Kedua: Hal, yaitu (kondisi spiritual), yaitu karena pengetahuan dan keyakinan tadi melahirkan jiwa yang tentram. Membuatnya senantiasa senang dan mencintai yang memberi nikmat, dalam bentuk ketundukan, kepatuhan, mensyukuri nikmat bukan hanya dengan menyenangi nikmat tersebut melainkan juga dengan mencintai yang memberi nikmat yaitu Allah SWT.
Ketiga: Amal perbuatan yang dihasilkan dari rasa bahagia karena mengetahui dzat Yang Maha Pemberi Nikmat. Hal ini berkaitan dengan hati, lisan dan anggota badan, yakni hati yang berkeinginan untuk melakukan kebaikan, lisan yang menampakkan rasa syukur dengan memuji kepada Allah SWT serta anggota badan yang menggunakan nikmat-nikmat Allah swt dengan melaksanakan perintah-Nya dan menjauhi larangan-Nya.
Yang dimaksud syukur dengan anggota badan, seperti mata yakni dengan menutup aib yang dilihat. Syukur dengan telinga yaitu menutup dari segala aib yang didengar dan syukur dengan lisan yaitu menampakkan ridha atas segala yang datang dari Allah swt.
Dengan demikian, setiap umat islam dapat mencegah dirinya dengan komponen yang pertama yakni mengetahui dan meyakini bahwa apa yang dimiliki, datang dan yang terjadi pada dirinya sekarang merupakan nikmat yang datangnya dari Allah SWT. Sehingga, dari keyakinan dan pengakuan tersebut dapat menumbuhkan rasa bahagia dan senang kepada Allah dan dirinya sendiri yang dalam hal ini merupakan komponen yang kedua. Dalam hal ini rasa insecure tentunya akan menghilang sedikit demi sedikit karena timbul rasa percaya diri pada diri manusia.

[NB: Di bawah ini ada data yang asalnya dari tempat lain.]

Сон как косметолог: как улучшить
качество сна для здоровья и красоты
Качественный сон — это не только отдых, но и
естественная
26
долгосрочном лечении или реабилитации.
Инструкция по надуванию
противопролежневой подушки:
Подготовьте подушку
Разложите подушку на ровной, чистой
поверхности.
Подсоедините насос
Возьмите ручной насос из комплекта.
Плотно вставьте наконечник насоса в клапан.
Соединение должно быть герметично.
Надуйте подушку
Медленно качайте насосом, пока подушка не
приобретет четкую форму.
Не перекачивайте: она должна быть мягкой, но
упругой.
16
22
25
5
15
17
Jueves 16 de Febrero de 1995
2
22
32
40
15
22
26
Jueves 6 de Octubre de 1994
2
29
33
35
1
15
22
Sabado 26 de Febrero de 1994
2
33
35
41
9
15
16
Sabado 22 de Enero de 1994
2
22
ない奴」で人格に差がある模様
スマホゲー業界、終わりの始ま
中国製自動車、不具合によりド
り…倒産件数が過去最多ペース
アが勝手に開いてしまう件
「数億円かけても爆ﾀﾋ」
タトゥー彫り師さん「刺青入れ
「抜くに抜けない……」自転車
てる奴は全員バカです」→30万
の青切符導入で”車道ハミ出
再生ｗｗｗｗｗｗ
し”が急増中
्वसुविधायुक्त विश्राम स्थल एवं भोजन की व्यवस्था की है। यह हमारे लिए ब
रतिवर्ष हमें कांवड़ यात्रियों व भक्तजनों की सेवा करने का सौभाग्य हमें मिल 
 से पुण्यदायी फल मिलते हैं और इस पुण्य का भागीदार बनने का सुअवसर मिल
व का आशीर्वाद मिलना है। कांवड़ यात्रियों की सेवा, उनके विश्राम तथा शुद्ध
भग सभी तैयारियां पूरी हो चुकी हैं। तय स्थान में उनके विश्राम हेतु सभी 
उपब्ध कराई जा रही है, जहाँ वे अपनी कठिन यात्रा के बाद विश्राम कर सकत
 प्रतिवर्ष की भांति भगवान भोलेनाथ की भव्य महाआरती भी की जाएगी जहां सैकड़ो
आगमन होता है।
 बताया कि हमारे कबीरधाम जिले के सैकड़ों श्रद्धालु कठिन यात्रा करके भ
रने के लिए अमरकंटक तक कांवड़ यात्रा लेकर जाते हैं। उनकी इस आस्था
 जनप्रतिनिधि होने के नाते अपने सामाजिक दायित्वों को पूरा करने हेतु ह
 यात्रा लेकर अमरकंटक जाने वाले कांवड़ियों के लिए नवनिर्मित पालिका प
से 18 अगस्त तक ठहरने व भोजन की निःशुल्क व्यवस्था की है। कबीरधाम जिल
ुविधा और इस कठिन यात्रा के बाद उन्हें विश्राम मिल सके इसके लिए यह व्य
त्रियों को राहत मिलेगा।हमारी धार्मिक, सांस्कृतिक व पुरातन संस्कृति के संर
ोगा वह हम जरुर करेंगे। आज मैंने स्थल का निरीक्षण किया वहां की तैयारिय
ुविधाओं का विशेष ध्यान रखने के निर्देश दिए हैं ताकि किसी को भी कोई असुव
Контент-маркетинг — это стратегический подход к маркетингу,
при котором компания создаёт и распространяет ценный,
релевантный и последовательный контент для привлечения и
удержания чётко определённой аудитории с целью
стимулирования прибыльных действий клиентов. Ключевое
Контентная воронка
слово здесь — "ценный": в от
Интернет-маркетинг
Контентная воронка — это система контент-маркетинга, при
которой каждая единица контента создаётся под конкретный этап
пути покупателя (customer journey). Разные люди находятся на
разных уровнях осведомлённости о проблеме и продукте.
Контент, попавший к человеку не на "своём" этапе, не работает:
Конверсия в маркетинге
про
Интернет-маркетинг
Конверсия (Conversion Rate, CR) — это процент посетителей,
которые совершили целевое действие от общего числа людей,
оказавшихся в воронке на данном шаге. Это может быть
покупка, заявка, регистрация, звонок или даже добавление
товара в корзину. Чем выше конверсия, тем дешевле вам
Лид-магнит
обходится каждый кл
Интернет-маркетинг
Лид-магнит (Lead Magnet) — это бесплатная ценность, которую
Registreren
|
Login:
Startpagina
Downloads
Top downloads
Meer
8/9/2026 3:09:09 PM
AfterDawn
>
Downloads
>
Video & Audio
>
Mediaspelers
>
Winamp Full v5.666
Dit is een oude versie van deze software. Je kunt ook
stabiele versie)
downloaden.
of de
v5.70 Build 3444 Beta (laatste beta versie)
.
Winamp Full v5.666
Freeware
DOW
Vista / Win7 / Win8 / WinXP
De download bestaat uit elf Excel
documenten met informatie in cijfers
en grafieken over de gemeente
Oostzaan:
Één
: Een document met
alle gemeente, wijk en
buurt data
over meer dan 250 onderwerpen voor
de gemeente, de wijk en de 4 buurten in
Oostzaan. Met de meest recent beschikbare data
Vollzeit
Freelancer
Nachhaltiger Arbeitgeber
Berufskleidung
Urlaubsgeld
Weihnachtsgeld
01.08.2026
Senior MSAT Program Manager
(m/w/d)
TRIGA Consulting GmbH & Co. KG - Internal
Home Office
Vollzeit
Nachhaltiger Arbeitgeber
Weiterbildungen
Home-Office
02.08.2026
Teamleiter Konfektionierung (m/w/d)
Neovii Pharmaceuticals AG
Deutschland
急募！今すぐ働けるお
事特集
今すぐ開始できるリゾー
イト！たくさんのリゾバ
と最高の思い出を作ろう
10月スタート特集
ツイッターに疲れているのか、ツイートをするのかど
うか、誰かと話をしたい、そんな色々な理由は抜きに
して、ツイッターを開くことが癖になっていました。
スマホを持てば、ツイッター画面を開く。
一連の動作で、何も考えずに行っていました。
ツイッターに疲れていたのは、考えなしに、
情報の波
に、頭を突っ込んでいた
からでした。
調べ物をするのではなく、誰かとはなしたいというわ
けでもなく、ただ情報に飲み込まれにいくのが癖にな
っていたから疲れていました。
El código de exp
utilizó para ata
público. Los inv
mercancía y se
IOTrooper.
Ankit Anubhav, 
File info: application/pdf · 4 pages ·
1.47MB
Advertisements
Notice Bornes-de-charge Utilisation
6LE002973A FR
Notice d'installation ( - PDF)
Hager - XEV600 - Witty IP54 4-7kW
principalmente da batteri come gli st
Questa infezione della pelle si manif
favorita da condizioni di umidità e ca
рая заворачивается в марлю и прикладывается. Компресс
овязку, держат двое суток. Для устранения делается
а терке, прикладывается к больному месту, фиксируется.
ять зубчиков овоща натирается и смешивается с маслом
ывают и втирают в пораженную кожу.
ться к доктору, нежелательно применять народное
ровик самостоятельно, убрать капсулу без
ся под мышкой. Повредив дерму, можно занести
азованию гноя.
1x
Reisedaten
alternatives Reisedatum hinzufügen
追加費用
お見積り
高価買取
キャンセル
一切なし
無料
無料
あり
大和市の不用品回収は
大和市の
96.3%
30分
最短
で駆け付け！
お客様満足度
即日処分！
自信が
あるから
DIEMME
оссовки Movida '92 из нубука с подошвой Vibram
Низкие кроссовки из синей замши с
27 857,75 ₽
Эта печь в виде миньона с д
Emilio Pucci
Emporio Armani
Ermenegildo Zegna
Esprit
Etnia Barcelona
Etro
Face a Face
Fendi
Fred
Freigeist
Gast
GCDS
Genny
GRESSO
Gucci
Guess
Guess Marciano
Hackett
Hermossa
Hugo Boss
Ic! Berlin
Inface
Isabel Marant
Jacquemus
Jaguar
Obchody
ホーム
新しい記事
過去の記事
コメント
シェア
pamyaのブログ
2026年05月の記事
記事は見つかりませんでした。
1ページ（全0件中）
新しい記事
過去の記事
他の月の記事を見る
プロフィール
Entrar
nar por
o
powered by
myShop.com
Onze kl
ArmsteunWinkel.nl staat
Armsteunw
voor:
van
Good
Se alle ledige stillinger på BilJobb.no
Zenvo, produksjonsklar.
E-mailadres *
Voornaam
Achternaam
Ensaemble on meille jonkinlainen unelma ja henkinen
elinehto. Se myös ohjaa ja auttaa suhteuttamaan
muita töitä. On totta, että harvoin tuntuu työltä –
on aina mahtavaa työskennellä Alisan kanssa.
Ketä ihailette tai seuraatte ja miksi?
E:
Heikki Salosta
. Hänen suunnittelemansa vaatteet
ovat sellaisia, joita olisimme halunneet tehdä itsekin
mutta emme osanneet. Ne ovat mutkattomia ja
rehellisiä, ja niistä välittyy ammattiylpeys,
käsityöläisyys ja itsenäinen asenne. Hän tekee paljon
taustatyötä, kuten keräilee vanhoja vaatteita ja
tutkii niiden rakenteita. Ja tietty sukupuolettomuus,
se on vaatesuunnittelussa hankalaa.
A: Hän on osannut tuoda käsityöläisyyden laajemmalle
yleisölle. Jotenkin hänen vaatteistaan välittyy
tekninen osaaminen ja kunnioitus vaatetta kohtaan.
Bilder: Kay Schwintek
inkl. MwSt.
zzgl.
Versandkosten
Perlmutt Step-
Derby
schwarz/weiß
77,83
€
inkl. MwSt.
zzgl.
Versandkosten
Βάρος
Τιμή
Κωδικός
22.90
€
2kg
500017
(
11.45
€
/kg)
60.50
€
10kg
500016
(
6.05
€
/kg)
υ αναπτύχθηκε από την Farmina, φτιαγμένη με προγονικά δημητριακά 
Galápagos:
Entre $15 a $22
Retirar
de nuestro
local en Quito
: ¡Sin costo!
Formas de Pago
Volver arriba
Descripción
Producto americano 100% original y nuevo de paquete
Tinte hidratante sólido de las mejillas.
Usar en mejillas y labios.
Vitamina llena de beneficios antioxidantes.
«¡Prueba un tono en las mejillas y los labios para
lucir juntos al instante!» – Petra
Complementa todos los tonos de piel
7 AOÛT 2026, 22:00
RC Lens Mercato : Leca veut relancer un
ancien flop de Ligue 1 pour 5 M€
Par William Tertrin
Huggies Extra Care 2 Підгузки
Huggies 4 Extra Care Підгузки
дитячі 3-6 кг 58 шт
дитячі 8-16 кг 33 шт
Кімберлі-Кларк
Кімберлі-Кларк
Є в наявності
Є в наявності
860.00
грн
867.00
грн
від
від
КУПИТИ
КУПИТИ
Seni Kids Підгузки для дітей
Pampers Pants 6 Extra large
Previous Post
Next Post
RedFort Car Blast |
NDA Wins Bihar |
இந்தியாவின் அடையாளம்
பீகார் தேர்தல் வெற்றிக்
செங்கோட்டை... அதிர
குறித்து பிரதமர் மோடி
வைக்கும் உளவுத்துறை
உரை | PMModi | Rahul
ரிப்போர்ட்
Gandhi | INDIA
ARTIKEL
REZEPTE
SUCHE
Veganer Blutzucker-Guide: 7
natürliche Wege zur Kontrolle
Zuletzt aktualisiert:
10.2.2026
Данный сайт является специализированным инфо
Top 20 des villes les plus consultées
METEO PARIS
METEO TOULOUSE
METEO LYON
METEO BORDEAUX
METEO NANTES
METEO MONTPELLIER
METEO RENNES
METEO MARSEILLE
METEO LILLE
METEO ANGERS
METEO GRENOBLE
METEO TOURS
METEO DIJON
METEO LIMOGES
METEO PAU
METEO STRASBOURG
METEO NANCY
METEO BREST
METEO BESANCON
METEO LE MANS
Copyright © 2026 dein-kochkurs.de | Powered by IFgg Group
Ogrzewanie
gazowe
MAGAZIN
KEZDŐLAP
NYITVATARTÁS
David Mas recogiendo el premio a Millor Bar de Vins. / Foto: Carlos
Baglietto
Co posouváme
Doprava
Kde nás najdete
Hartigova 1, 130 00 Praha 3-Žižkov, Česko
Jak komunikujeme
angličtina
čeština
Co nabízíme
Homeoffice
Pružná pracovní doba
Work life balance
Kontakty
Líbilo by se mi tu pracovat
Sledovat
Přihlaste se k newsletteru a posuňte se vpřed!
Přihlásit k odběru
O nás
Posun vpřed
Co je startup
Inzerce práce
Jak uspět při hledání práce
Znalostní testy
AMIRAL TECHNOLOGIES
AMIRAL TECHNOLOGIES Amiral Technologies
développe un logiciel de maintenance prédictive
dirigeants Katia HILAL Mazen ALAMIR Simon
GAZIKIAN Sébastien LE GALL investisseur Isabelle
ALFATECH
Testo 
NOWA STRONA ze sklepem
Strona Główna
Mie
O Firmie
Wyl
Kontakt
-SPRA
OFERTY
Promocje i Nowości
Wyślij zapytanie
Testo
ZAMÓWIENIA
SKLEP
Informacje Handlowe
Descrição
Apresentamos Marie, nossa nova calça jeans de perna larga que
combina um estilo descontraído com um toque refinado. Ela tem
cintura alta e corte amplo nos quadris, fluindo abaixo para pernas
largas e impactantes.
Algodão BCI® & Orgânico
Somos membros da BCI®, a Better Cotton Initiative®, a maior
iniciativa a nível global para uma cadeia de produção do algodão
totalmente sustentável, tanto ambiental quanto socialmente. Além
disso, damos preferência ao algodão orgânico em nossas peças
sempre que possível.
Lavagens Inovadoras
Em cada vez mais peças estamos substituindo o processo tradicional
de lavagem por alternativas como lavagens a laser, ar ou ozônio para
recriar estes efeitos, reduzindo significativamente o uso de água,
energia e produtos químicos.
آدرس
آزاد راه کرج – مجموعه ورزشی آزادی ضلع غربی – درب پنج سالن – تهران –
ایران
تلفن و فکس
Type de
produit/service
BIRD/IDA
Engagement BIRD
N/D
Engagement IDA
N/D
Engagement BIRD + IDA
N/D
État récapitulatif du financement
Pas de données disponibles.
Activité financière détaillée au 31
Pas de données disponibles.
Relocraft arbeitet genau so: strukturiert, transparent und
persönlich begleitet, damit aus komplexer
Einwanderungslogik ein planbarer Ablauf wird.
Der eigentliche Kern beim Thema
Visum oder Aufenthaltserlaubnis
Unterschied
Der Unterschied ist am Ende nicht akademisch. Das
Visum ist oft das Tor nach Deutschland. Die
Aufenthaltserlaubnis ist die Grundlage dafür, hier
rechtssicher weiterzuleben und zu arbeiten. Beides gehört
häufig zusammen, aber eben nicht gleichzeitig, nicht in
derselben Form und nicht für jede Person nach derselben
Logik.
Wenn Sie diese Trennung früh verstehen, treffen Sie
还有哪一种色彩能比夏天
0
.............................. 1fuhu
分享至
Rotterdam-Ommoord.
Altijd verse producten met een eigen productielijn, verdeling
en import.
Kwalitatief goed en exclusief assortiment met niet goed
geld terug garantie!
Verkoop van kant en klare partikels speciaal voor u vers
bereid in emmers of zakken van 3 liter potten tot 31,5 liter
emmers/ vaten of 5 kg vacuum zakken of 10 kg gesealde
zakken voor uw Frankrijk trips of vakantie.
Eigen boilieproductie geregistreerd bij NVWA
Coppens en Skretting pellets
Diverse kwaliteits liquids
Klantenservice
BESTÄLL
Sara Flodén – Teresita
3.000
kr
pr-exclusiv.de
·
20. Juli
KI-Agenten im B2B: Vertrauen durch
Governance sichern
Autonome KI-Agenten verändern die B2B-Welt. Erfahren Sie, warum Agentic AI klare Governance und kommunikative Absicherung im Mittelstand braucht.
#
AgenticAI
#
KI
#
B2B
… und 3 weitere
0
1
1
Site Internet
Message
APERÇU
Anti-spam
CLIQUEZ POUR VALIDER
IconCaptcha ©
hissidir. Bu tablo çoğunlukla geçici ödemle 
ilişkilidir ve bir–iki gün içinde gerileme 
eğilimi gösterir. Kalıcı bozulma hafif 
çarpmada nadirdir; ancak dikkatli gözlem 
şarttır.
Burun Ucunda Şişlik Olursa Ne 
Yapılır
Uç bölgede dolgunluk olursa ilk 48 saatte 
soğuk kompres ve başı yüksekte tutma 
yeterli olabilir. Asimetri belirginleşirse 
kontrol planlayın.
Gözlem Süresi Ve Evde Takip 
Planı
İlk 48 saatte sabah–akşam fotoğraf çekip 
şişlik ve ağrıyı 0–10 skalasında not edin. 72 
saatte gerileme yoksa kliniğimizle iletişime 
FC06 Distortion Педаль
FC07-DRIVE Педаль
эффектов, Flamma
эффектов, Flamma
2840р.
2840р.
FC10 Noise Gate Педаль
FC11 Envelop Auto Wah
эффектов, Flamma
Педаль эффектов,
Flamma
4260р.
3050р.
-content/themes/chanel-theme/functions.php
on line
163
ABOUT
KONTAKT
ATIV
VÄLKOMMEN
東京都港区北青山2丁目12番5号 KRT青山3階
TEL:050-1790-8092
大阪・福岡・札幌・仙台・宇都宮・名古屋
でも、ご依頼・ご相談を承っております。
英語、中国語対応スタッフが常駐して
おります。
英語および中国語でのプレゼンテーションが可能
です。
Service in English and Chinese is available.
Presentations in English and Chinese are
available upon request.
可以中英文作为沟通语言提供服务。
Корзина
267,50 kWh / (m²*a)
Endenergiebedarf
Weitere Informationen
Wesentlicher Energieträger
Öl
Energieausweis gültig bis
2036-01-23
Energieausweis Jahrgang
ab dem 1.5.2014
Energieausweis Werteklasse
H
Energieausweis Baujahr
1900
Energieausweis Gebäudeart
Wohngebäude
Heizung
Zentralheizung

Kemudian, pada komponen ketiga, ketika umat islam telah memiliki keyakinan dan kecintaan kepada Allah maka, secara otomatis hati individu tersebut tersentuh dan tergerak untuk berkeinginan melakukan kebaikan. Sehingga dari lisannya akan mengucapkan hal-hal baik yang dapat memberikan nilai kepercayaan pada dirinya. Tidak hanya itu, mereka akan melakukan apa yang diperintah Allah dan menjauhi larangan-Nya. Sehingga, secara tidak langsung ia akan merasa bersyukur atas segala nikmat yang dimilikinya.
Kesimpulannya, rasa insecure bisa diredam dengan cara bersyukur karena dalam syukur, terutama syukur perspektif al-Ghazali memiliki tiga komponen yang dapat mengembalikan percaya diri yakni komponen yakin bahwa segala sesuatu dari Allah, yang nantinya akan berbuah rasa senang dan bahagia. Rasa senang dan bahagia tersebut berbuah amal yang dalam hal ini, individu akan melakukan hal-hal positif yang dapat meningkatkan percaya diri dan menghilangkan rasa insecure.